Gemma Gem: 4B Model in Chrome, No API Keys Needed

Gemma Gem is a Chrome extension that runs Google's Gemma 4 model entirely in your browser. No API keys. No cloud. Your data stays local. Built by developer 'kessler', it uses WebGPU for inference and gives you an AI agent that can read pages, click elements, fill forms, scroll, and execute arbitrary JavaScript. The E2B model weighs in around 500MB cached after first run. The larger E4B runs about 1.5GB. Both use q4f16 quantization with a 128k context window.

The architecture is clean. An offscreen document hosts the model via transformers.js and runs the agent loop. A service worker routes messages between components and handles screenshots.
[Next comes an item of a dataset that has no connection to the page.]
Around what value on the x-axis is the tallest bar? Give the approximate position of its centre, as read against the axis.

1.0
A content script injects a chat UI and executes DOM tools. The project is built on Hugging Face's transformers.js library and the WXT framework. The core agent logic lives in a separate `agent/` directory with zero external dependencies. That means developers can extract it as a standalone SDK for embedding local automation into their own applications.
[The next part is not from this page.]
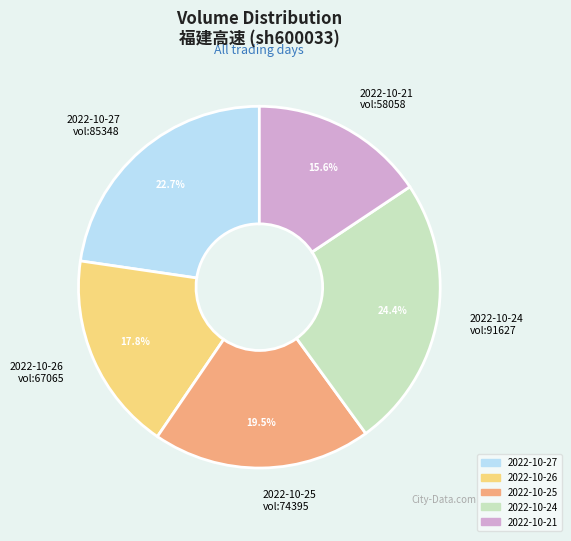

Is there a majority slice in this chart?

No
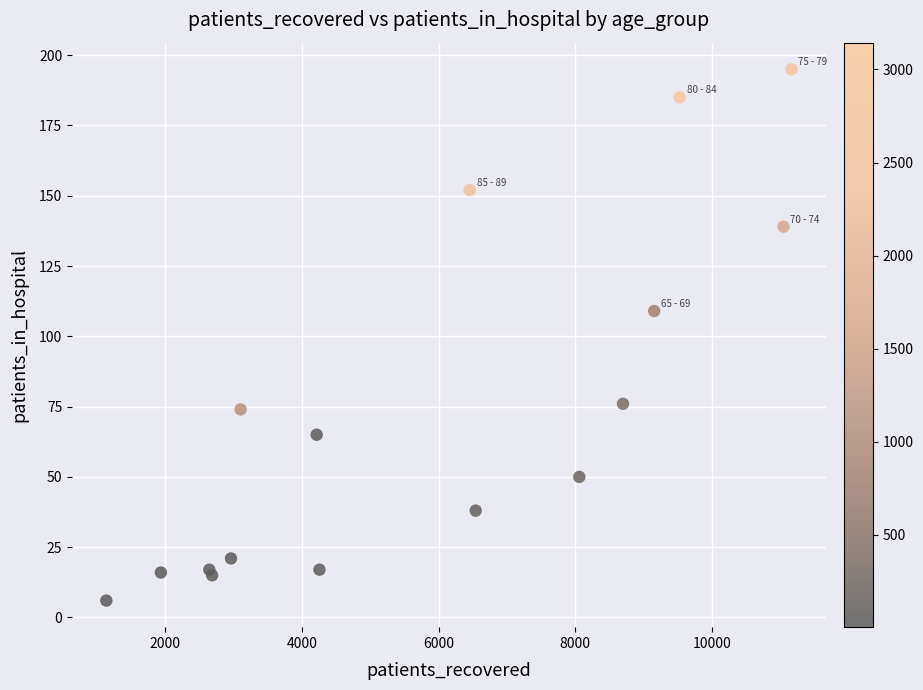

What Y value in the scatter plot is closest to 100?

109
Chrome itself is experimenting with a Prompt API for on-device inference via Gemini Nano. Hacker News commenters noted that approach requires over 4GB of storage. Gemma Gem does the same job at a quarter of the size via Gemma 4 offline inference. For teams handling sensitive data who don't want the complexity of self-hosting LLMs, running everything in-browser is a legitimate option. The code is open source on GitHub. Finally, an AI agent that doesn't phone home.